Arquivo: Pregão de 1846

Bando escolástico: 1846 [Manuscrito]/José Nepomuceno da Silva Ribeiro. In: [Bandos Escolásticos] [Manuscrito].-1817-1872.- f.17-17v. Publicado na "Revista de Guimarães". Cópia do livro de apontamentos de António Joaquim de Almeida Gouveia, cartorário de S. Domingos. Existe outra cópia, feita pelo Abade de Tagilde, em duas folhas.
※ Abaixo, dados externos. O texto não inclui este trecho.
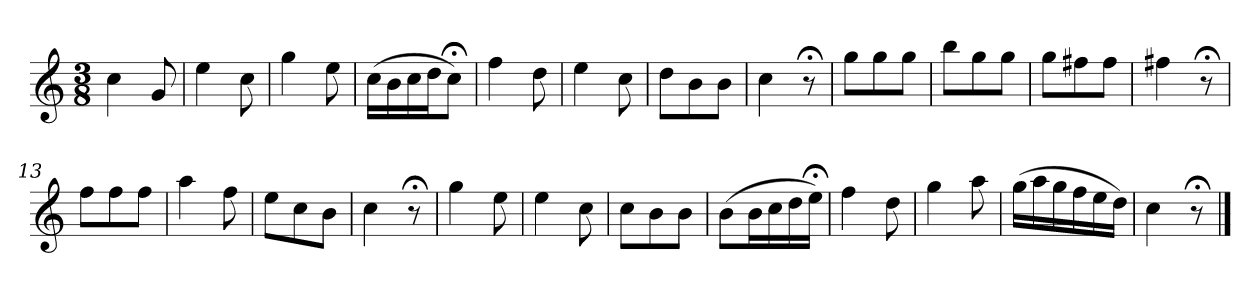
**kern
*part1
*staff1
*k[]
*C:
*M3/8
*MM120
=1
4cc
8g
=2
4ee
8cc
=3
4gg
8ee
=4
(16ccLL
16b
16cc
16ddJ
8cc;<J)
=5
4ff
8dd
=6
4ee
8cc
=7
8ddL
8b
8bJ
=8
4cc
8r;<
=9
8ggL
8gg
8ggJ
=10
8bbL
8gg
8ggJ
=11
8ggL
8ff#X
8ff#J
=12
4ff#X
8r;<
=13
8ffL
8ff
8ffJ
=14
4aa
8ff
=15
8eeL
8cc
8bJ
=16
4cc
8r;<
=17
4gg
8ee
=18
4ee
8cc
=19
8ccL
8b
8bJ
=20
(8bL
16bL
16cc
16dd
16ee;<JJ)
=21
4ff
8dd
=22
4gg
8aa
=23
(16ggLL
16aa
16gg
16ff
16ee
16ddJJ)
=24
4cc
8r;<
==
*-
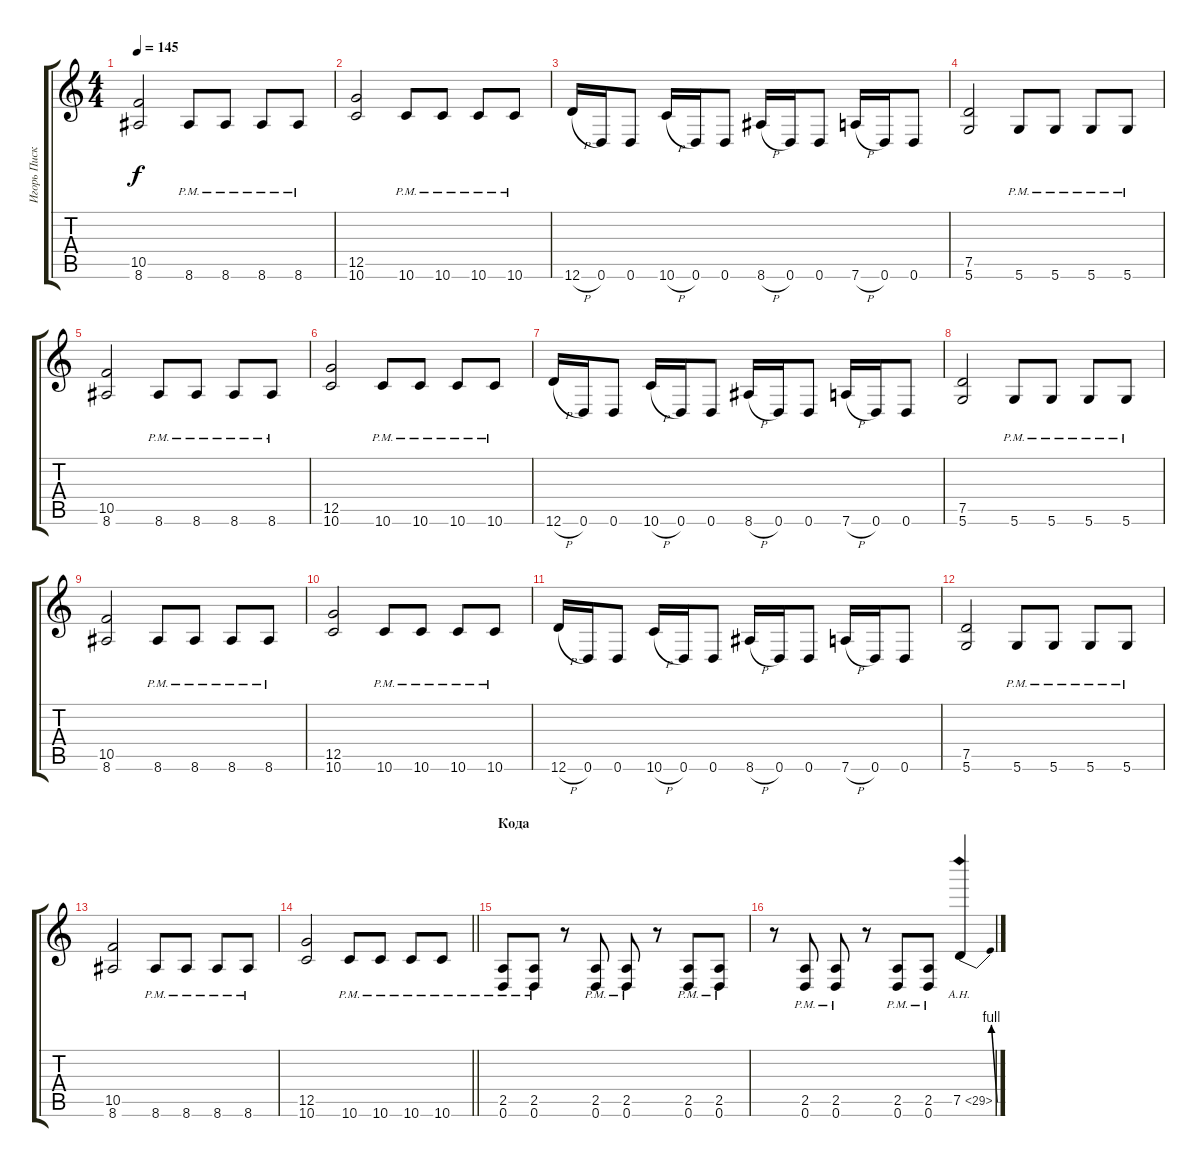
\track ("Игорь Пискарёв" "Игорь Писк") {instrument overdrivenguitar}
\staff {score tabs}
\tuning (E4 B3 G3 D3 G2 D2) {hide}
\ts (4 4)
\tempo 145
\clef g2
\ks c
(10.5 8.6).2{dy f} 8.6{pm}.8 8.6{pm}.8 8.6{pm}.8 8.6{pm}.8 |
(12.5 10.6).2 10.6{pm}.8 10.6{pm}.8 10.6{pm}.8 10.6{pm}.8 |
12.6{h}.16 0.6.16 0.6.8 10.6{h}.16 0.6.16 0.6.8 8.6{h}.16 0.6.16 0.6.8 7.6{h}.16 0.6.16 0.6.8 |
(7.5 5.6).2 5.6{pm}.8 5.6{pm}.8 5.6{pm}.8 5.6{pm}.8 |
(10.5 8.6).2 8.6{pm}.8 8.6{pm}.8 8.6{pm}.8 8.6{pm}.8 |
(12.5 10.6).2 10.6{pm}.8 10.6{pm}.8 10.6{pm}.8 10.6{pm}.8 |
12.6{h}.16 0.6.16 0.6.8 10.6{h}.16 0.6.16 0.6.8 8.6{h}.16 0.6.16 0.6.8 7.6{h}.16 0.6.16 0.6.8 |
(7.5 5.6).2 5.6{pm}.8 5.6{pm}.8 5.6{pm}.8 5.6{pm}.8 |
(10.5 8.6).2 8.6{pm}.8 8.6{pm}.8 8.6{pm}.8 8.6{pm}.8 |
(12.5 10.6).2 10.6{pm}.8 10.6{pm}.8 10.6{pm}.8 10.6{pm}.8 |
12.6{h}.16 0.6.16 0.6.8 10.6{h}.16 0.6.16 0.6.8 8.6{h}.16 0.6.16 0.6.8 7.6{h}.16 0.6.16 0.6.8 |
(7.5 5.6).2 5.6{pm}.8 5.6{pm}.8 5.6{pm}.8 5.6{pm}.8 |
(10.5 8.6).2 8.6{pm}.8 8.6{pm}.8 8.6{pm}.8 8.6{pm}.8 |
\barLineRight lightlight
(12.5 10.6).2 10.6{pm}.8 10.6{pm}.8 10.6{pm}.8 10.6{pm}.8 |
\section ("" "Кода")
(2.5{pm} 0.6{pm}).8 (2.5{pm} 0.6{pm}).8 r.8 (2.5{pm} 0.6{pm}).8 (2.5{pm} 0.6{pm}).8 r.8 (2.5{pm} 0.6{pm}).8 (2.5{pm} 0.6{pm}).8 |
r.8 (2.5{pm} 0.6{pm}).8 (2.5{pm} 0.6{pm}).8 r.8 (2.5{pm} 0.6{pm}).8 (2.5{pm} 0.6{pm}).8 7.5{be (bend 0 0 60 4) ah 22}.4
Recitado por Joaquim Fernandes da Silva Ribeiro, irmão do autor

   
Em 1846 estava o Minho em revolta. Eram os dias da Maria da Fonte. Muitos dos acontecimentos mais marcantes destes tempos tumultuosos passaram por Guimarães. Porém, as festas a S. Nicolau deste ano decorreram com normalidade. O pregão deste ano saiu à rua acompanhado por mascarados ricamente vestidos, nomeadamente os que personificavam Minerva, Vénus e a Fama. Foi escrito por José Nepomuceno da Silva Ribeiro e lido pelo seu irmão Joaquim Fernandes da Silva Ribeiro.
Não fora uma referência nos dois primeiros versos (Alerta Guimarães, alerta, alerta! / Da tristeza, que te oprime hoje desperta;) dir-se-ia que aqueles eram tempos de absoluta normalidade em terras de Guimarães.

Bando escolástico – 1846

Alerta Guimarães, alerta, alerta!
Da tristeza, que te oprime hoje desperta;
Guimarães, tu que aos reis deste o berço,
Pátria aos heróis e leis ao universo,
Surge, surge, veste hoje as galas tuas,
De rosas e boninas junca as ruas,
Que para ti alfim a volveu a custo
O sexto de Dezembro, o dia augusto,
Dia em que brilha a pompa, o fausto brilha,
E do estudante à voz tudo se humilha.
Exulta Guimarães, exulta, exulta,
Que a glória para ti jamais se oculta.
E tu, ò crespo Apolo, ò numen louro,
Sobre a láctea corrente em nuvens d’ ouro
Corre, voa em volver-te apressurado,
Para que o grão dia, há tanto suspirado,
A Guimarães volver, volver depressa.
Ninfas gentis que do Ave a margem espessa
Aos sátiros fugindo povoais,
Deixai secas areias, que pisais,
Vinde todas e cantar, vinde à porfia,
Lindas canções ao despontar do dia,
E de capelas mil ornada a fronte,
Mil choreias formai no dia ingente.
Dia que outro não conta a sábia história,
Dia pomposo de eternal memória,
Que do tempo o volver jamais enerva,
E vós, ò filhos de ínclita Minerva,
Impávidos heróis, que o mundo aclama,
Sustentai com heroísmo a glória, a fama,
E com a espada em punho, olá, fazei
Com valor respeitar a vossa lei,
Que em prol das regalias, alma e vida
Na arena a perder, tudo vos convida.
Foge, foge, ò corja proterva,
Não ouses, não, aos filhos de Minerva,
De mil fadiga, de mil lucubrações,
Roubar os mais devidos galardões;
Foge infame, aliás do lodo imundo
Ao tanque baixarás já moribundo;
E, se a vida Minerva carinhosa
Nesta te poupar crise perigosa,
Nem de eterno baldão, de opróbrio eterno,
É o ferrete marcar-te o tetro Averno.
Amanhã só pertence ao estudante
Das damas ofertar à mais galante,
A essa a quem se esmerou a natureza,
Loura castanha, a bela camoesa,
Tocar-lhe a mão nevada e à voz de amor
De alma e vida ficar-lhe devedor.
Oh! ventura sem par, que o mundo espanta!
Levanta, ò jovem, tua voz, levanta,
Que as ninfas belas vem entre alegrias
De puros gozos matizar-te os dias!
E tereis vós acaso um coração,
Que insensível à voz da gratidão
Mil extremos olvide, e não atenda
Da cara juventude à pura oferenda?
Ah! vós que a própria Vénus na brandura,
No amor venceis, venceis na formosura,
Sobre nós volvei olhar de afeição;
Traidoras não sejais, ingratas não.
Um suspiro, um abraço, quem tal pensa!
É de uma maçã justa recompensa.
Eia avante, ò heróis, olá, marchemos,
A festa nossa, à fama anunciemos.
Eia avante! E ao clangor da tuba ingente
Retumbem cá no mundo eternamente
De Nicolau os imortais louvores.
Rufai, jovens, rufai nesses tambores,
E ao som de acordes hinos triunfais
Subam ao céu mil vivas festivais,
Seja d eles Éolo pregoeiro,
Ouça-os a terra, o mar, o mundo inteiro.